Left Out Liberal

A left-wing/liberal look at the UK's General Election of 2005.

Wednesday, April 06, 2005

The Mountain

It's perhaps unsurprising that everyone, including myself and even the traditional news media have jumped on the blogging bandwagon for the election. The Guardian's Election 2005 blog will be a worthy read, but yesterday they seemed to be posting to it every half an hour. That's one way to get blogger burnout and to turn away the readers!

The BBC has also let loose its pretty impressive election site, and I couldn't resist playing with the swingometers. And their results surprised me...
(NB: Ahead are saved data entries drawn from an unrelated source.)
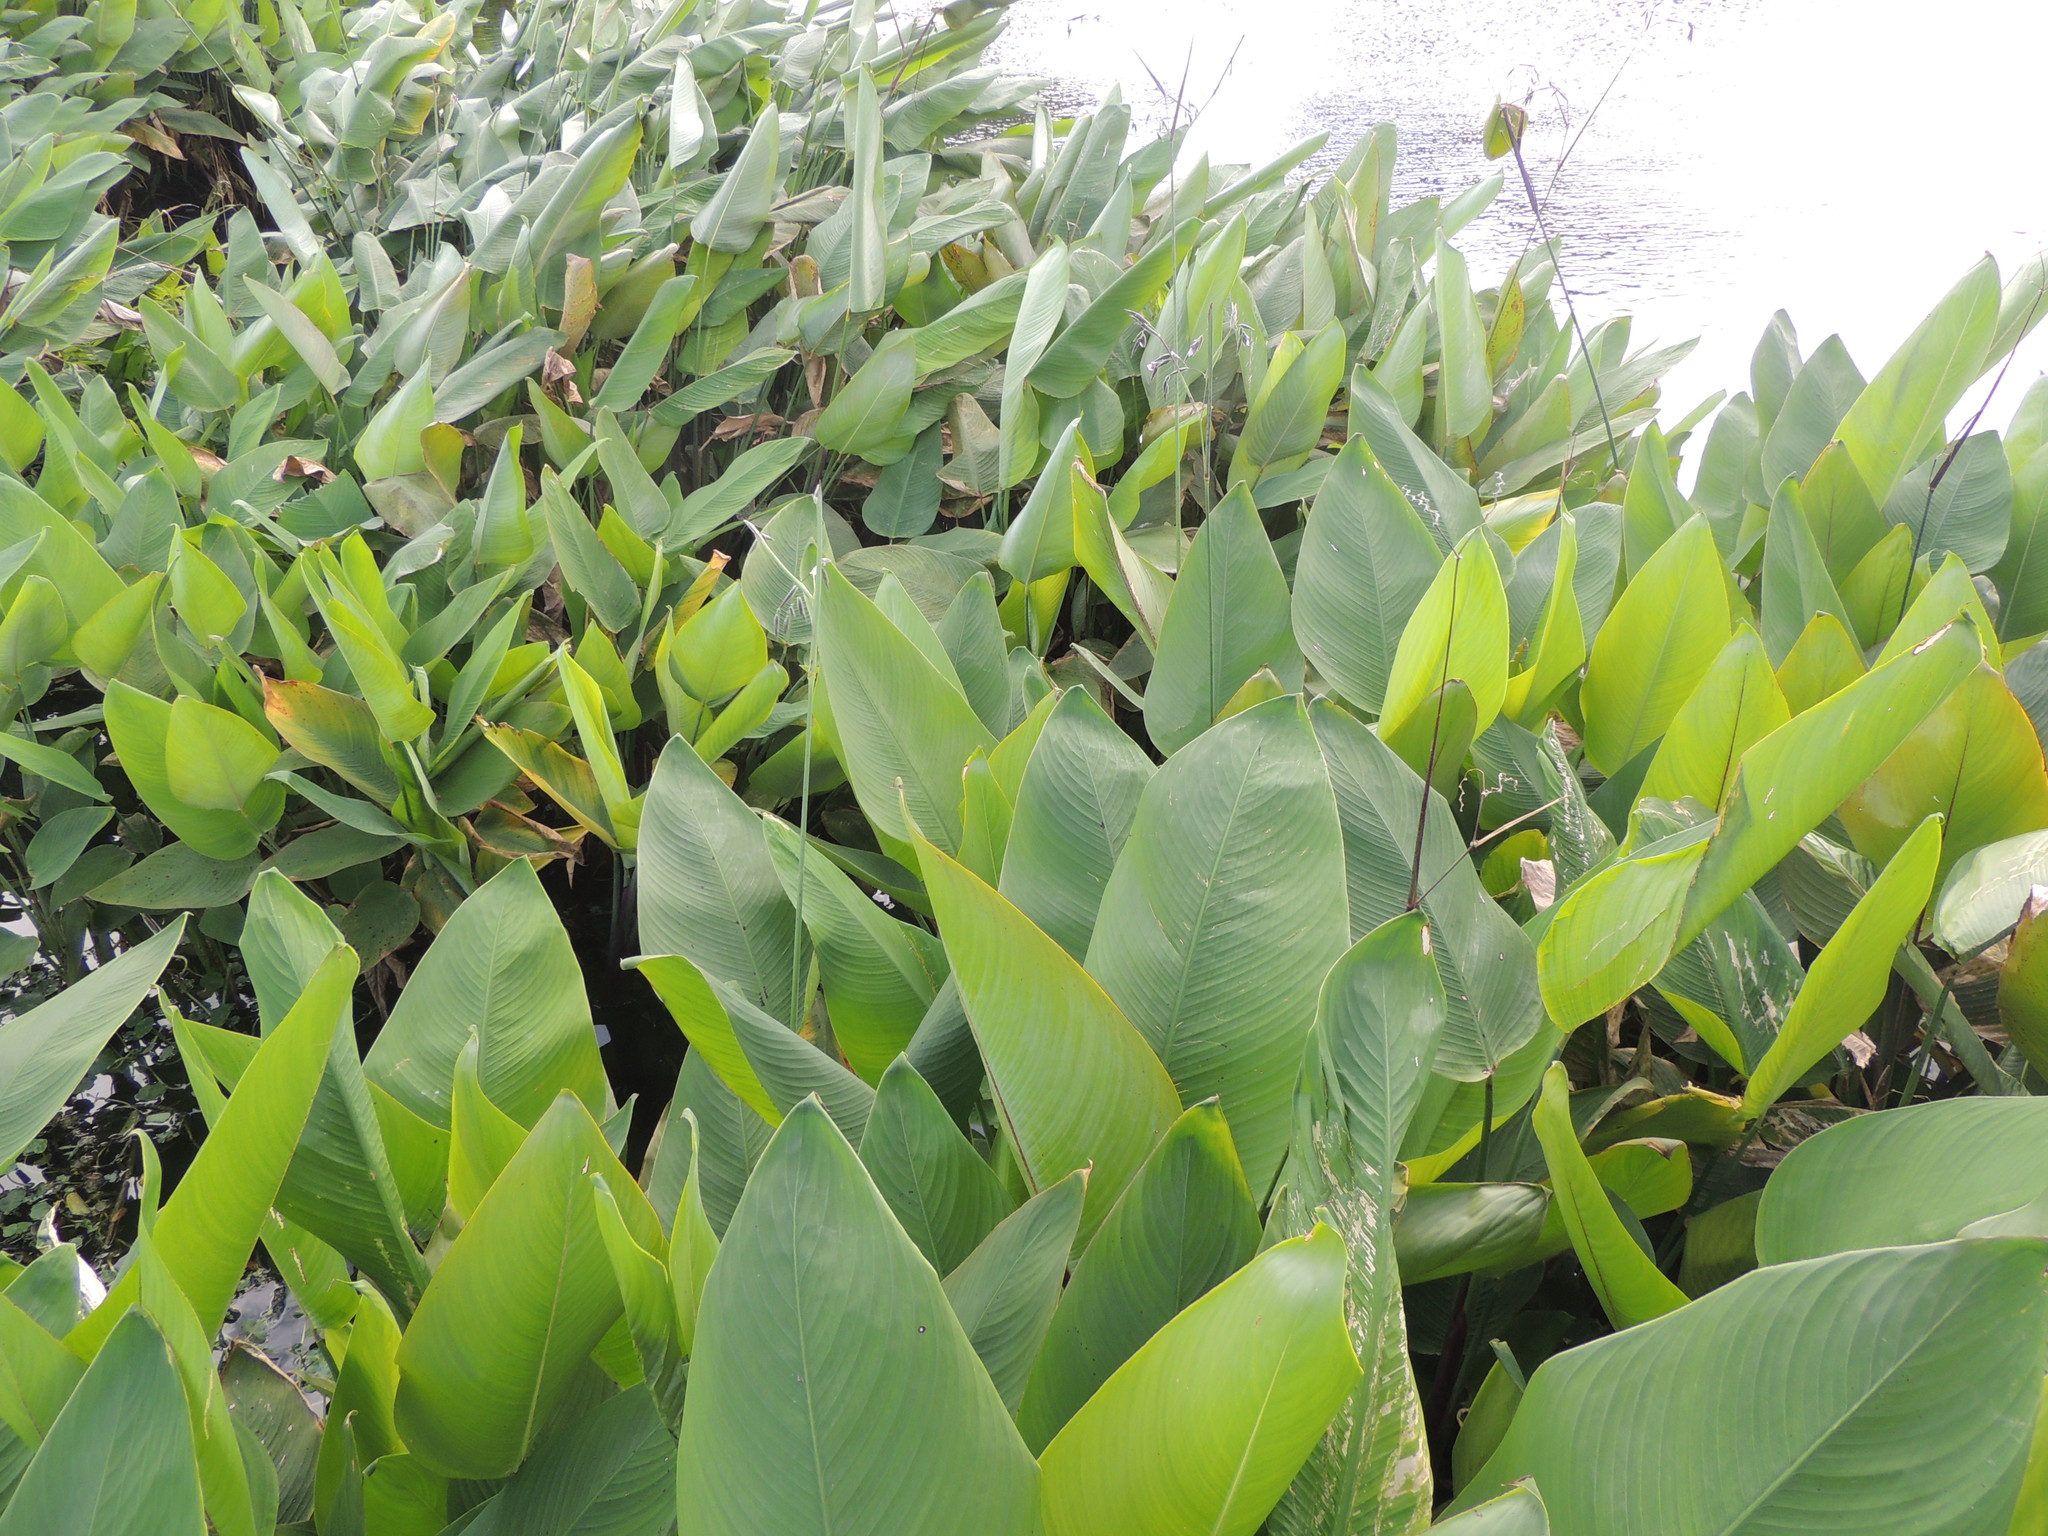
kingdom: Plantae
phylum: Tracheophyta
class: Liliopsida
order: Zingiberales
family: Marantaceae
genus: Thalia
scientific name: Thalia geniculata
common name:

Only yesterday I realised how high the threshold is for the Lib Dems to make any progress this election. Serious swings to them of 5-10% will only herald a handful of seats. Worse is the fact that most of them are from the Tories, which either means that they have to convince Tory voters to switch to them - not likely given the Lib Dems progressive programme - or, and this is probably the only option, to get even more Labour voters to tactically vote for them. This is more likely, but it's going to require extreme targeting of certain vital constituencies and a lot of effort to educate the local populace that they live in such a vital marginal.

The Lib Dems have no choice but to run a highly specialised campaign. They've got to forget wooing the Tory voters and instead concentrate on keeping their existing support - which is fragile given that a lot of existing voters are disaffected Conservatives in seats like Southport - and then build on stealing as many Labour voters as possible in a tactical way. It will not help anyone if they pile up the votes by getting protest votes in Labour strongholds, because the majorities are just too high to overturn.

It's very possible the Lib Dems stagnate this election, despite the general rise in support. They're going to need a significant vote-winning moment in the campaign, and this morning's news that Paul Marsden has defected back to Labour after defecting to the Lib Dems in 2001 is not going to help at all.

Are the wheels coming off already? It's not even worth considering the scale of the mountain the Tories have to climb even just to get a minority administration.

The results of this election could be surprising in that little will change, while everyone is expecting there to be a lot up for grabs. It would be cruel irony if the surprise this time is that Blair is elected with another landslide against low expectations and a country with little trust in him.